▶ _Exercise prompt_: Reproduce the data below line for line, with no changes.

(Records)
■ ■ ■ ■
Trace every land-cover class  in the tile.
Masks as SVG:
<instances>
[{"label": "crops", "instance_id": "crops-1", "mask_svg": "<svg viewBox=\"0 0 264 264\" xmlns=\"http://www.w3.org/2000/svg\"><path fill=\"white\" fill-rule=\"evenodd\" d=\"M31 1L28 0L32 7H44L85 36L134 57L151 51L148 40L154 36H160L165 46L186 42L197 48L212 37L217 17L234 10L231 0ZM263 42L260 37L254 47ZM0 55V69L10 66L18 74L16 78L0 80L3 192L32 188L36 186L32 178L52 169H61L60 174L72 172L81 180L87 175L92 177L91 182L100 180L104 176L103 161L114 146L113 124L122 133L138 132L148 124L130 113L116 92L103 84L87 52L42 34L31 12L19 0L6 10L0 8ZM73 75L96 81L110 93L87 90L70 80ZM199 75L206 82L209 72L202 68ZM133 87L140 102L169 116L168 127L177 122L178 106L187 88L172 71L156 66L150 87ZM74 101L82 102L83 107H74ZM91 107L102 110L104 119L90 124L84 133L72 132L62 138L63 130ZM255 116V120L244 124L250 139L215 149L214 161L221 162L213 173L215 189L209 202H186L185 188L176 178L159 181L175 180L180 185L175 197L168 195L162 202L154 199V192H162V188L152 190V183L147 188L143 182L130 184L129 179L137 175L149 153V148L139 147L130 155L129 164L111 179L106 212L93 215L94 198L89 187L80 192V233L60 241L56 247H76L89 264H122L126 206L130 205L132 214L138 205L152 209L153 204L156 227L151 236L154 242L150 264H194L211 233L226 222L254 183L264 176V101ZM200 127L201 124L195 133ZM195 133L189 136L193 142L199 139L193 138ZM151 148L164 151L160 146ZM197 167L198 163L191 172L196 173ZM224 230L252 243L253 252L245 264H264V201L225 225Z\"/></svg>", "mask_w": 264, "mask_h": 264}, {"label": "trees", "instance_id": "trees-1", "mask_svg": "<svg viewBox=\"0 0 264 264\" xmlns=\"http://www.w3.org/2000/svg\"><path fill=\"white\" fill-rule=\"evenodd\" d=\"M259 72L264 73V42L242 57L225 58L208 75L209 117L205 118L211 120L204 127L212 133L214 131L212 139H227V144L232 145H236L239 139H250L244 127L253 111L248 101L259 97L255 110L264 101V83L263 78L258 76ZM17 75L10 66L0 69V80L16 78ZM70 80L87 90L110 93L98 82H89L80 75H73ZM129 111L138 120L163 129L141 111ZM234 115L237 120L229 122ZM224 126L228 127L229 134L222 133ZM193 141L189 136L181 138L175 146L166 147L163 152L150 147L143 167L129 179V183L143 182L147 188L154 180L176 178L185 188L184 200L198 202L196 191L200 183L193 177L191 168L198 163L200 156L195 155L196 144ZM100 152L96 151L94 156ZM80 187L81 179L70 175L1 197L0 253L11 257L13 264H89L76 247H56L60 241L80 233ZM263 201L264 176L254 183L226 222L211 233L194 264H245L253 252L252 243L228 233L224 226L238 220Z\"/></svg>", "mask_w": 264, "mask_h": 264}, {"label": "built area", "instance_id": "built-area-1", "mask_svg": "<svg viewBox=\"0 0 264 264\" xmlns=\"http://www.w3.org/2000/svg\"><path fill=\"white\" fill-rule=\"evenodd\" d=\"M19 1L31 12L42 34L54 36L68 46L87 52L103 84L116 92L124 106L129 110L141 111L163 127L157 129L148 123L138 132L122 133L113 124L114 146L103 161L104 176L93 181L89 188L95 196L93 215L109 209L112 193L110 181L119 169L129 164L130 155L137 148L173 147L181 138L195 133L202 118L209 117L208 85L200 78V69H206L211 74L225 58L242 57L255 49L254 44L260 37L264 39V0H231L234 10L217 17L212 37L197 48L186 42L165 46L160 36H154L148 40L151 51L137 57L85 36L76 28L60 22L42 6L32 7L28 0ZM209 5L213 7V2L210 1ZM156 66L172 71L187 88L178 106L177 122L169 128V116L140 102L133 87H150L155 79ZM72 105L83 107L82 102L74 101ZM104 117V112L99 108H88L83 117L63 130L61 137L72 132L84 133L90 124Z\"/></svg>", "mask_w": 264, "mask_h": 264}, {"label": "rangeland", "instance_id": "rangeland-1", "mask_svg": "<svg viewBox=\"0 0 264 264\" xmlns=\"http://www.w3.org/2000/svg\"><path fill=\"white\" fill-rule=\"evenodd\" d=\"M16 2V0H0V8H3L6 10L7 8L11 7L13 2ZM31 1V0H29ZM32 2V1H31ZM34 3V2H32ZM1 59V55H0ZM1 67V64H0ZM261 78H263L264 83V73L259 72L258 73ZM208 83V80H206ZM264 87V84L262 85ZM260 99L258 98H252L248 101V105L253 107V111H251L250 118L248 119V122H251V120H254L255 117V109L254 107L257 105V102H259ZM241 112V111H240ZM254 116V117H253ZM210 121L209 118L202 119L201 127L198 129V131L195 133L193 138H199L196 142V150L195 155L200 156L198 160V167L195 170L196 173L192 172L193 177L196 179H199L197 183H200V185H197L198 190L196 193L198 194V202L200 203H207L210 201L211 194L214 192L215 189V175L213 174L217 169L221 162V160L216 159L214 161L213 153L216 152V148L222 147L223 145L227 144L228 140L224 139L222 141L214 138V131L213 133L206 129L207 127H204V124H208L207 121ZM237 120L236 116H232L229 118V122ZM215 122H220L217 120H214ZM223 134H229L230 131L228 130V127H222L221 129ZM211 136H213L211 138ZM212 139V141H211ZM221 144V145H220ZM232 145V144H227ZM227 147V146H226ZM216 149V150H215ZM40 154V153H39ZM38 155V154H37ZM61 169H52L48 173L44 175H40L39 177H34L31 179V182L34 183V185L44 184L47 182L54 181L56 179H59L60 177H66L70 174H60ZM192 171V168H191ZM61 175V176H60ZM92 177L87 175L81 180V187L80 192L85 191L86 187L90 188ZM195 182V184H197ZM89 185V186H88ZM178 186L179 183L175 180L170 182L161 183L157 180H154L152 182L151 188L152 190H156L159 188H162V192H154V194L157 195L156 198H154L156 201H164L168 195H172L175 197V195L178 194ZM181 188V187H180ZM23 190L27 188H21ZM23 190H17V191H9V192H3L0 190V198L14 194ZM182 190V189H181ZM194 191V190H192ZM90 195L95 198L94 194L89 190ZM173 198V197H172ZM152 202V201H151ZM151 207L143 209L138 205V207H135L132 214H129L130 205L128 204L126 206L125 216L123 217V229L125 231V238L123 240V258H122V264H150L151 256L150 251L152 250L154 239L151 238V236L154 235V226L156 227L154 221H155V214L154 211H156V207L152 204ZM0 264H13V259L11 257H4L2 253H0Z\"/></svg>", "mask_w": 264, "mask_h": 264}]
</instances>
■ ■ ■ ■
▶ _Full response_:
Trace every land-cover class  in the tile.
Masks as SVG:
<instances>
[{"label": "crops", "instance_id": "crops-1", "mask_svg": "<svg viewBox=\"0 0 264 264\" xmlns=\"http://www.w3.org/2000/svg\"><path fill=\"white\" fill-rule=\"evenodd\" d=\"M31 1L28 0L32 7H44L85 36L134 57L151 51L148 40L154 36H160L165 46L186 42L197 48L212 37L217 17L234 10L231 0ZM263 42L260 37L254 47ZM0 55V69L10 66L18 74L16 78L0 80L3 192L32 188L36 186L32 178L52 169H61L60 174L72 172L81 180L87 175L92 177L91 182L100 180L104 176L103 161L114 146L113 124L122 133L138 132L148 124L130 113L116 92L103 84L87 52L42 34L31 12L19 0L6 10L0 8ZM73 75L96 81L110 93L87 90L70 80ZM199 75L206 82L209 72L202 68ZM133 87L140 102L169 116L168 127L177 122L178 106L187 88L172 71L156 66L150 87ZM74 101L82 102L83 107H74ZM91 107L102 110L104 119L90 124L84 133L72 132L62 138L63 130ZM255 116V120L244 124L250 139L215 149L214 161L221 162L213 173L215 189L209 202H186L185 188L176 178L159 181L175 180L180 185L175 197L168 195L162 202L154 199V192H162V188L152 190V183L147 188L143 182L130 184L129 179L137 175L149 153V148L139 147L130 155L129 164L111 179L106 212L93 215L94 198L89 187L80 192V233L60 241L56 247H76L89 264H122L126 206L130 205L132 214L138 205L152 209L153 204L156 227L151 236L154 242L150 264H194L211 233L226 222L254 183L264 176V101ZM200 127L201 124L195 133ZM195 133L189 136L193 142L199 139L193 138ZM151 148L164 151L160 146ZM197 167L198 163L191 172L196 173ZM224 230L252 243L253 252L245 264H264V201L225 225Z\"/></svg>", "mask_w": 264, "mask_h": 264}, {"label": "trees", "instance_id": "trees-1", "mask_svg": "<svg viewBox=\"0 0 264 264\" xmlns=\"http://www.w3.org/2000/svg\"><path fill=\"white\" fill-rule=\"evenodd\" d=\"M259 72L264 73V42L242 57L225 58L208 75L209 117L205 118L211 120L204 127L212 133L214 131L212 139H227V144L232 145H236L239 139H250L244 127L253 111L248 101L259 97L255 110L264 101V83L263 78L258 76ZM17 75L10 66L0 69V80L16 78ZM70 80L87 90L110 93L98 82H89L80 75H73ZM129 111L138 120L163 129L141 111ZM234 115L237 120L229 122ZM224 126L228 127L229 134L222 133ZM193 141L189 136L181 138L175 146L166 147L163 152L150 147L143 167L129 179V183L143 182L147 188L154 180L176 178L185 188L184 200L198 202L196 191L200 183L193 177L191 168L198 163L200 156L195 155L196 144ZM100 152L96 151L94 156ZM80 187L81 179L70 175L1 197L0 253L11 257L13 264H89L76 247H56L60 241L80 233ZM263 201L264 176L254 183L226 222L211 233L194 264H245L253 252L252 243L228 233L224 226L238 220Z\"/></svg>", "mask_w": 264, "mask_h": 264}, {"label": "built area", "instance_id": "built-area-1", "mask_svg": "<svg viewBox=\"0 0 264 264\" xmlns=\"http://www.w3.org/2000/svg\"><path fill=\"white\" fill-rule=\"evenodd\" d=\"M19 1L31 12L42 34L54 36L68 46L87 52L103 84L116 92L124 106L129 110L141 111L163 127L157 129L148 123L138 132L122 133L113 124L114 146L103 161L104 176L93 181L89 188L95 196L93 215L109 209L112 193L110 181L119 169L129 164L130 155L137 148L173 147L181 138L195 133L202 118L209 117L208 85L200 78V69H206L211 74L225 58L242 57L255 49L254 44L260 37L264 39V0H231L234 10L217 17L212 37L197 48L186 42L165 46L160 36H154L148 40L151 51L137 57L85 36L76 28L60 22L42 6L32 7L28 0ZM209 5L213 7V2L210 1ZM156 66L172 71L187 88L178 106L177 122L169 128V116L140 102L133 87H150L155 79ZM72 105L83 107L82 102L74 101ZM104 117V112L99 108H88L83 117L63 130L61 137L72 132L84 133L90 124Z\"/></svg>", "mask_w": 264, "mask_h": 264}, {"label": "rangeland", "instance_id": "rangeland-1", "mask_svg": "<svg viewBox=\"0 0 264 264\" xmlns=\"http://www.w3.org/2000/svg\"><path fill=\"white\" fill-rule=\"evenodd\" d=\"M16 2V0H0V8H3L6 10L7 8L11 7L13 2ZM31 1V0H29ZM32 2V1H31ZM34 3V2H32ZM1 59V55H0ZM1 67V64H0ZM261 78H263L264 83V73L259 72L258 73ZM208 83V80H206ZM264 87V84L262 85ZM260 99L258 98H252L248 101V105L253 107V111H251L250 118L248 119V122H251V120H254L255 117V109L254 107L257 105V102H259ZM241 112V111H240ZM254 116V117H253ZM210 121L209 118L202 119L201 127L198 129V131L195 133L193 138H199L196 142V150L195 155L200 156L198 160V167L195 170L196 173L192 172L193 177L196 179H199L197 183H200V185H197L198 190L196 193L198 194V202L200 203H207L210 201L211 194L214 192L215 189V175L213 174L217 169L221 162V160L216 159L214 161L213 153L216 152V148L222 147L223 145L227 144L228 140L224 139L222 141L214 138V131L213 133L206 129L207 127H204V124H208L207 121ZM237 120L236 116H232L229 118V122ZM215 122H220L217 120H214ZM223 134H229L230 131L228 130V127H222L221 129ZM211 136H213L211 138ZM212 139V141H211ZM221 144V145H220ZM232 145V144H227ZM227 147V146H226ZM216 149V150H215ZM40 154V153H39ZM38 155V154H37ZM61 169H52L48 173L44 175H40L39 177H34L31 179V182L34 183V185L44 184L47 182L54 181L56 179H59L60 177H66L70 174H60ZM192 171V168H191ZM61 175V176H60ZM92 177L87 175L81 180V187L80 192L85 191L86 187L90 188ZM195 182V184H197ZM89 185V186H88ZM178 186L179 183L175 180L170 182L161 183L157 180H154L152 182L151 188L152 190H156L159 188H162V192H154V194L157 195L156 198H154L156 201H164L168 195H172L175 197V195L178 194ZM181 188V187H180ZM23 190L27 188H21ZM23 190H17V191H9V192H3L0 190V198L14 194ZM182 190V189H181ZM194 191V190H192ZM90 195L95 198L94 194L89 190ZM173 198V197H172ZM152 202V201H151ZM151 207L143 209L138 205V207H135L132 214H129L130 205L128 204L126 206L125 216L123 217V229L125 231V238L123 240V258H122V264H150L151 256L150 251L152 250L154 239L151 238V236L154 235V226L156 227L154 221H155V214L154 211H156V207L152 204ZM0 264H13V259L11 257H4L2 253H0Z\"/></svg>", "mask_w": 264, "mask_h": 264}]
</instances>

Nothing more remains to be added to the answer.